Ka-boom it hit me. I had been praying. Another "bum," (so I thought) came up to me on the street and gave me easy to follow directions. All I did was realized I was to beaten not to follow Good, , Orderly, Directions. I saw a counselor, washed my clothes and took a shower. She asked a few questions. I told a few lies. I didn't know she was a recovering addict, yet. She kindly overlooked my denial. Made an appointment at the V.A. and told me if I got there clean and sober, they could reserve me a bed at the mission. She warned me the two intake counselors have been doing it about 20 years each. "They'll see right you bull (poop?) in a heartbeat. If you tell them the truth and they’ll love you." She didn't tell me one was nicknamed "the Dragon lady." (LOL.) They were both very experienced counselors. But heard enough lies and word salad from schizophrenics. They were very quick to pick out disorganized thinking. They were both mental health nurses who switched to substance abuse. I learned a lot from them, but that comes later.

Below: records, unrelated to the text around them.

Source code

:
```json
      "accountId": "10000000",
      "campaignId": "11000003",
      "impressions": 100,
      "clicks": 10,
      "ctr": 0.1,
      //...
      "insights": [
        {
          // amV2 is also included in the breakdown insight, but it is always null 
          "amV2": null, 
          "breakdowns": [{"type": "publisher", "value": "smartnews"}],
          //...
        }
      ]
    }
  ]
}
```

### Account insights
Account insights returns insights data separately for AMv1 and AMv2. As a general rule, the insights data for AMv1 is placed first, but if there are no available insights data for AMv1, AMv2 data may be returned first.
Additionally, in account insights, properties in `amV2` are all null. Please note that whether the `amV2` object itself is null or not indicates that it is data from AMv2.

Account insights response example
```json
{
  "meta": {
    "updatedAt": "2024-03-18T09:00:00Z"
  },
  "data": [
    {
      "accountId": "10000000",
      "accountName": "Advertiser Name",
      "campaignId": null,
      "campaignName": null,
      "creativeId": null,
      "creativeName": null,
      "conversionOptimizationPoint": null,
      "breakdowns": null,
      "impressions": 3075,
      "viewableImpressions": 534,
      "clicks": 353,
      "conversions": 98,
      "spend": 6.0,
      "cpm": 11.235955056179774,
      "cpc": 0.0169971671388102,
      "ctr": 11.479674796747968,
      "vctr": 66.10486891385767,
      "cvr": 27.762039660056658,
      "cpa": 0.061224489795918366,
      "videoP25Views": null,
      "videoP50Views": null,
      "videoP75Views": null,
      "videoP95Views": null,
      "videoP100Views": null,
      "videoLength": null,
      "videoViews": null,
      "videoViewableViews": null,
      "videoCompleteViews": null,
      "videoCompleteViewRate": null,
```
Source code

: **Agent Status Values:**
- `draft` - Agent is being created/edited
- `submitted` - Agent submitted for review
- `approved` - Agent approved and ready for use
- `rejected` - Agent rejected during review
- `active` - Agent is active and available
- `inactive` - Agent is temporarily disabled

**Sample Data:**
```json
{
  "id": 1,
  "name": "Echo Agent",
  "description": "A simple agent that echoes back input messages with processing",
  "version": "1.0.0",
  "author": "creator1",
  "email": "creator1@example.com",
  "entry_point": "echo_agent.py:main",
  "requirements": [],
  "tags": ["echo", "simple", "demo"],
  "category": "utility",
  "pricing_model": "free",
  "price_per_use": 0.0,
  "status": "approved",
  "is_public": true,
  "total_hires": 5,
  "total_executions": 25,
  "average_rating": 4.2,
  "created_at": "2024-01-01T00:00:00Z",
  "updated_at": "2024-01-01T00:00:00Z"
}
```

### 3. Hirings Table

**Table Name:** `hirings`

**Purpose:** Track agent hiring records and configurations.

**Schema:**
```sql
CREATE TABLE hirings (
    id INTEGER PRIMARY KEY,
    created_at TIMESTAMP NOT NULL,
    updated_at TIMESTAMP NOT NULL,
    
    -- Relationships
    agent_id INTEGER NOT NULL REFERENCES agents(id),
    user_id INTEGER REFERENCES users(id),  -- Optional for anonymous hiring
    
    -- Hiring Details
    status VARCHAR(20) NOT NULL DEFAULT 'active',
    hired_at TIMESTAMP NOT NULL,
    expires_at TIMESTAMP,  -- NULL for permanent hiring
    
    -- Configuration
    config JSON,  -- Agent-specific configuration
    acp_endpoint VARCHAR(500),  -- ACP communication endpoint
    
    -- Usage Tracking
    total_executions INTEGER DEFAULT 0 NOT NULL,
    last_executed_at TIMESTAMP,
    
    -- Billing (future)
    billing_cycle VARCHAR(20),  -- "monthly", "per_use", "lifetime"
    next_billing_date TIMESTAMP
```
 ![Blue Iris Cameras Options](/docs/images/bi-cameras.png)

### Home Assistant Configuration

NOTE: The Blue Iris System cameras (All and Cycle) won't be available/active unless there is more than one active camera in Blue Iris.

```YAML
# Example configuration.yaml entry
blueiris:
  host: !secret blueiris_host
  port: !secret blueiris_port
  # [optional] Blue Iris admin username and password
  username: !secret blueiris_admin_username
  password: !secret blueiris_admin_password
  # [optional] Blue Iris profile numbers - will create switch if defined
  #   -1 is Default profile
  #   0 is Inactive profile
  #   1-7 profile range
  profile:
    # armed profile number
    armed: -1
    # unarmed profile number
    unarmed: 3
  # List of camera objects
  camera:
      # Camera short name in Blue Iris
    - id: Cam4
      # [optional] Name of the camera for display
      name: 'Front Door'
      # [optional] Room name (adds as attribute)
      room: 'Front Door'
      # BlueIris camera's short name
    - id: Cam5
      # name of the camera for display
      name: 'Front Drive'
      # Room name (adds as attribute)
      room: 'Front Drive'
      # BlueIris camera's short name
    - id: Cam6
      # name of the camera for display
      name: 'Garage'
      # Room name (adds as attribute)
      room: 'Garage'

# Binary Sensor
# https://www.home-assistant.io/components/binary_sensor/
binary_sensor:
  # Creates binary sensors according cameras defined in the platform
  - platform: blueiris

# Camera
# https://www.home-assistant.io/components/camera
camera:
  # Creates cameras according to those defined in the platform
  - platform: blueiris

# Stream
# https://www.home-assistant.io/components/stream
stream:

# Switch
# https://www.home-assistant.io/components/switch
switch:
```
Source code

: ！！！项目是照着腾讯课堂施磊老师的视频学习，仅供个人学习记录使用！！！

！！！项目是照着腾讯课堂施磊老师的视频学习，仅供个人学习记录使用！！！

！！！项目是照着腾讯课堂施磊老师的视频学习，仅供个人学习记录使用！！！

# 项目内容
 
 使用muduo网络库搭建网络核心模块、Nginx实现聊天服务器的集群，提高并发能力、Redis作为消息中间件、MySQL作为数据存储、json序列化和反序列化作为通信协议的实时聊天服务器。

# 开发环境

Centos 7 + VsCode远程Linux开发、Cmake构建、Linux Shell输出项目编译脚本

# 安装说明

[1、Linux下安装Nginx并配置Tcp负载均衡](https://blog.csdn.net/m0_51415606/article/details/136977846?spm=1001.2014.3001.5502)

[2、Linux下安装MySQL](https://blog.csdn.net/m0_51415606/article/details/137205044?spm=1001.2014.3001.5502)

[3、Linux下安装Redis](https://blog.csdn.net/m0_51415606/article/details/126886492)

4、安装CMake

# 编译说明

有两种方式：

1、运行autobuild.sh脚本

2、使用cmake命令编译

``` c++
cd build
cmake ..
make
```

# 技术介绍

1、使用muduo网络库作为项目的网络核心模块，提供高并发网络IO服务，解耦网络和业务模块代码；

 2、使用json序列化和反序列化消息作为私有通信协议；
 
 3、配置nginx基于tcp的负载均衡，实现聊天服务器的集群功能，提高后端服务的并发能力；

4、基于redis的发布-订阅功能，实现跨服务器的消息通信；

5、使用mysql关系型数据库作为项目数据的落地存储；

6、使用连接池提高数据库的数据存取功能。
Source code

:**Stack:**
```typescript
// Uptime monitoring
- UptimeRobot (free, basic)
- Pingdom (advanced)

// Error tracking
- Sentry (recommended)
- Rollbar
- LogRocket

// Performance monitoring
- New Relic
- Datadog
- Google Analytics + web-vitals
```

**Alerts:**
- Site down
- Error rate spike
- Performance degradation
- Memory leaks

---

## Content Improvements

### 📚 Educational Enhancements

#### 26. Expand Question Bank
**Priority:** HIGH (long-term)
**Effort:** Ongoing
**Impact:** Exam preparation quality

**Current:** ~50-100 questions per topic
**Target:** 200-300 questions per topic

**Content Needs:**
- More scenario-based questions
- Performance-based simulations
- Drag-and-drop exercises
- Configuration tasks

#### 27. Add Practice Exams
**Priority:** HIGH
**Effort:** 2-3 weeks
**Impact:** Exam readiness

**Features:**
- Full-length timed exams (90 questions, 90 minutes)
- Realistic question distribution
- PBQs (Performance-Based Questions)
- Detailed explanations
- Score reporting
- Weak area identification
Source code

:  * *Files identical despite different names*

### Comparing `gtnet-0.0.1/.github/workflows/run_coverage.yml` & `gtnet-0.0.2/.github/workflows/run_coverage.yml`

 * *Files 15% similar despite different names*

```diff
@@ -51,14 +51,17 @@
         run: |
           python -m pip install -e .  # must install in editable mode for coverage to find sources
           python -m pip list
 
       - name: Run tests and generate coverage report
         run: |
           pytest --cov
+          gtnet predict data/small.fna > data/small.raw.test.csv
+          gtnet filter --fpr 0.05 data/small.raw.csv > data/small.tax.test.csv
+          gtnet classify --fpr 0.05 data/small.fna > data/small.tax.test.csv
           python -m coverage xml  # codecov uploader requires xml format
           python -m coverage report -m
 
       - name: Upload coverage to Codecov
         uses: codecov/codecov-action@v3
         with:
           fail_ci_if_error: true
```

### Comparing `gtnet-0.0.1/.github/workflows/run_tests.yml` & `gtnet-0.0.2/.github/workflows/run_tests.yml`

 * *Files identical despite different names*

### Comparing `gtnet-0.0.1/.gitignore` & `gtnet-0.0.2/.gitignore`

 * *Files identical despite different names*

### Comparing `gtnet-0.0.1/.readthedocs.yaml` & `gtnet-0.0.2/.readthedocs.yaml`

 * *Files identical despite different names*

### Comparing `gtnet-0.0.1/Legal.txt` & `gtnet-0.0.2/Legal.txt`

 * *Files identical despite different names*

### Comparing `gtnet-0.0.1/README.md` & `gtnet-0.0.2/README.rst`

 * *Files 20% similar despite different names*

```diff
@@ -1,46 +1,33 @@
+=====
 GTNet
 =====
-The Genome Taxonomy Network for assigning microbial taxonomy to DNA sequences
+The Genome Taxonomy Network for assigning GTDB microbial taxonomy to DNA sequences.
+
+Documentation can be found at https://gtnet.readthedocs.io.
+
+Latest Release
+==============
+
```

Dragon Lady reserved me a bed at the mission with dinner and alter call. Coffee and donuts in the morning. Back to the V.A: Groups, meetings. counseling, sober friends, Cheap food, uh Doctors? After 7 days of that they got me placing at a full-on, V.A. treatment center for 30 days, it took me 61. I had blackouts on and off about 30 days. My Doctor put me on mild anti- depressants NOT BENZOS and gave me Folic Acid and B3 because of vitamin deficiency’s caused by addictions. Huh?